===== Source information
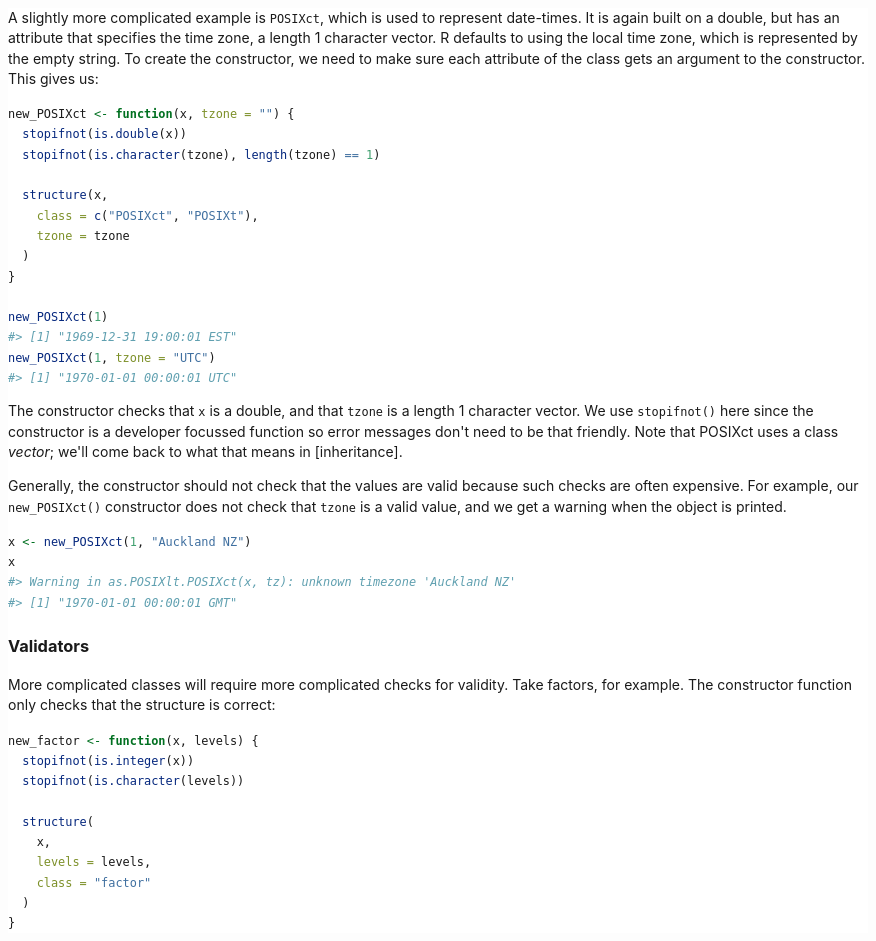 A slightly more complicated example is `POSIXct`, which is used to represent date-times. It is again built on a double, but has an attribute that specifies the time zone, a length 1 character vector. R defaults to using the local time zone, which is represented by the empty string. To create the constructor, we need to make sure each attribute of the class gets an argument to the constructor. This gives us:


```r
new_POSIXct <- function(x, tzone = "") {
  stopifnot(is.double(x))
  stopifnot(is.character(tzone), length(tzone) == 1)
  
  structure(x, 
    class = c("POSIXct", "POSIXt"),
    tzone = tzone
  )
}

new_POSIXct(1)
#> [1] "1969-12-31 19:00:01 EST"
new_POSIXct(1, tzone = "UTC")
#> [1] "1970-01-01 00:00:01 UTC"
```

The constructor checks that `x` is a double, and that `tzone` is a length 1 character vector. We use `stopifnot()` here since the constructor is a developer focussed function so error messages don't need to be that friendly. Note that POSIXct uses a class _vector_; we'll come back to what that means in [inheritance].

Generally, the constructor should not check that the values are valid because such checks are often expensive. For example, our `new_POSIXct()` constructor does not check that `tzone` is a valid value, and we get a warning when the object is printed.


```r
x <- new_POSIXct(1, "Auckland NZ")
x
#> Warning in as.POSIXlt.POSIXct(x, tz): unknown timezone 'Auckland NZ'
#> [1] "1970-01-01 00:00:01 GMT"
```

### Validators

More complicated classes will require more complicated checks for validity. Take factors, for example. The constructor function only checks that the structure is correct:


```r
new_factor <- function(x, levels) {
  stopifnot(is.integer(x))
  stopifnot(is.character(levels))
  
  structure(
    x,
    levels = levels,
    class = "factor"
  )
}
```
==========
> [Aim of the task]: Once the pictures are set aside, repeat each entry exactly as it stands.

> [Exercise solution]:
 A slightly more complicated example is `POSIXct`, which is used to represent date-times. It is again built on a double, but has an attribute that specifies the time zone, a length 1 character vector. R defaults to using the local time zone, which is represented by the empty string. To create the constructor, we need to make sure each attribute of the class gets an argument to the constructor. This gives us:


```r
new_POSIXct <- function(x, tzone = "") {
  stopifnot(is.double(x))
  stopifnot(is.character(tzone), length(tzone) == 1)
  
  structure(x, 
    class = c("POSIXct", "POSIXt"),
    tzone = tzone
  )
}

new_POSIXct(1)
#> [1] "1969-12-31 19:00:01 EST"
new_POSIXct(1, tzone = "UTC")
#> [1] "1970-01-01 00:00:01 UTC"
```

The constructor checks that `x` is a double, and that `tzone` is a length 1 character vector. We use `stopifnot()` here since the constructor is a developer focussed function so error messages don't need to be that friendly. Note that POSIXct uses a class _vector_; we'll come back to what that means in [inheritance].

Generally, the constructor should not check that the values are valid because such checks are often expensive. For example, our `new_POSIXct()` constructor does not check that `tzone` is a valid value, and we get a warning when the object is printed.


```r
x <- new_POSIXct(1, "Auckland NZ")
x
#> Warning in as.POSIXlt.POSIXct(x, tz): unknown timezone 'Auckland NZ'
#> [1] "1970-01-01 00:00:01 GMT"
```

### Validators

More complicated classes will require more complicated checks for validity. Take factors, for example. The constructor function only checks that the structure is correct:


```r
new_factor <- function(x, levels) {
  stopifnot(is.integer(x))
  stopifnot(is.character(levels))
  
  structure(
    x,
    levels = levels,
    class = "factor"
  )
}
```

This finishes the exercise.